Ela é uma mulher guerreira, que chamarei de Maria da Silva (fictício embora nossa personagem exista de verdade) teve que criar duas filhas sozinha, devido à insensibilidade e machismo, por parte das crenças daqueles que dizeram amá-la num primeiro momento, mas a deixaram a “Deus dará”, quando era hora de criar o fruto de um amor, cada dia mais comprovadamente apenas de sua parte. Com pouca instrução, restou-lhe o trabalho de empregada doméstica, função na qual trabalhou e trabalha a mais de 30 anos.
Nesse período, chegou a passar fome, a receber comida de pessoas que se sensibilizavam com a situação de diferença social, que explicitamente tem haver com a quantidade de pigmentação da pele de nossa amiga Maria. Entristece-se toda vez que lembra da proclamação religiosa e dos êxitos financeiros daquele que a abandonou, como algo descartável.
Ela conhecida por sorrir, mesmo reclamando. Tem-se a impressão ao falar com Maria da Silva, que ela é uma festa só. Uma “pulsão de vida”, energia que coloca gentes que passam muito tempo pensando e falando um monte de asneira no chão de vergonha.
Olha nos olhos daqueles com quem fala, não com a malícia que vem se propagando nos dias de hoje, mas com certa ternura tensa, que pergunta internamente: “Posso confiar em você?” ao tempo que também responde: “Eu quero poder confiar em você”.
Coração machucado, muito sofrimento tampado com sorriso, com simplicidade e educação desproporcional ao esteriótipo criado por nós, classe média entendiada com nossas automatizadas vidas entretidas de materialismos.
Caminhando pelas ruas de sua cidade natal, comigo, Maria da Silva e eu presenciamos certas vezes, o tal de racismo. Oh coisa feia. Oh coisa para machucar sem sangrar externamente.
Lá no fundo os olhos de Maria da Silva choram, mas ela diz: “Deixa, eu tenho pena, que essa gente ainda não descobriu Deus”. Ela sorri e me convida a tomar um café, afinal compartimos desse hábito.

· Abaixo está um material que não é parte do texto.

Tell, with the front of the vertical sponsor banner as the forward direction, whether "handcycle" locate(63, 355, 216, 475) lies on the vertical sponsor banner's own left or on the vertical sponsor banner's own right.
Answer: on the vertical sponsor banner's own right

Sentamos, me contou que voltou a estudar, está gostando mais de português, quer poder ler mais, um dia quem sabe quando tiver pouco mais de tempo, me mostrou alguns livros que comprou num sebo no centro, títulos interessantes da literatura norte americana e brasileira.
Está esperançosa com uma das filhas que esta por terminar sua tese de doutorado e vive longe noutro país uma vida independente, uma grande mulher, domina idiomas, tem um currículo acadêmico e trabalhista de dar inveja à maioria dos filinhos de papai para quem Maria da Silva trabalha.

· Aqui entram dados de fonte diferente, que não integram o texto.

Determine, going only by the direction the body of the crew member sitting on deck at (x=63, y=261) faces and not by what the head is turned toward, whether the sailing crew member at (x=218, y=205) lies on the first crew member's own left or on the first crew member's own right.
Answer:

Aliás, dessa vez a única reclamação que ouvi, foi que ela tem um pouco de dificuldade em dormir, por que no apartamento que agora vive, de classe média, ao final do corredor há um grupo de jovens universitários que passa a fazer bagunça e fumar (o que ela diz ser maconha) durante a noite, nem síndica, nem porteiro nem um senhor amigo seu, do apartamento do lado, conseguem convencer os mesmos de “não incomodarem”. Segundo Maria da Silva, resultado de pais ausentes, grana presente!
Caminhamos pelo centro da cidade, sob alguns olhares de estranhamento, ao chegarmos a frente ao seu prédio Maria da Silva se despede de mim. Ela se prepara para mudar de cidade, cansou! Precisa viver outras culturas me disse.
Maria da Silva, não tem estudo, mas sempre valorizou isso, educou sua filha na fé e na ética, que aprendeu de família cristã e agradece muito aos amigos que tanto lhes ajudaram, humilde ela diz: “Eu queria que essa gente aprende-se a valorizar mais as pessoas pela essência, não pelas aparências”.
Maria da Silva é o retrato de uma possibilidade emergente, econômica inclusive, um tanto ignorada, daqueles que entendem que para crescermos como sociedade, devemos caminhar em pró da nossa mentalidade, psique positiva, da nossa fé, da nossa boa vontade, aos maus dizeres, sorri como quem, embora sofra, lamenta a ignorância alheia.
O porteiro abre a porta do prédio e ficam eles conversando, enquanto eu me despeço pensando, em chegar a casa e escrever sobre isso.
Victor José Caglioni é sociólogo e mora em Blumenau.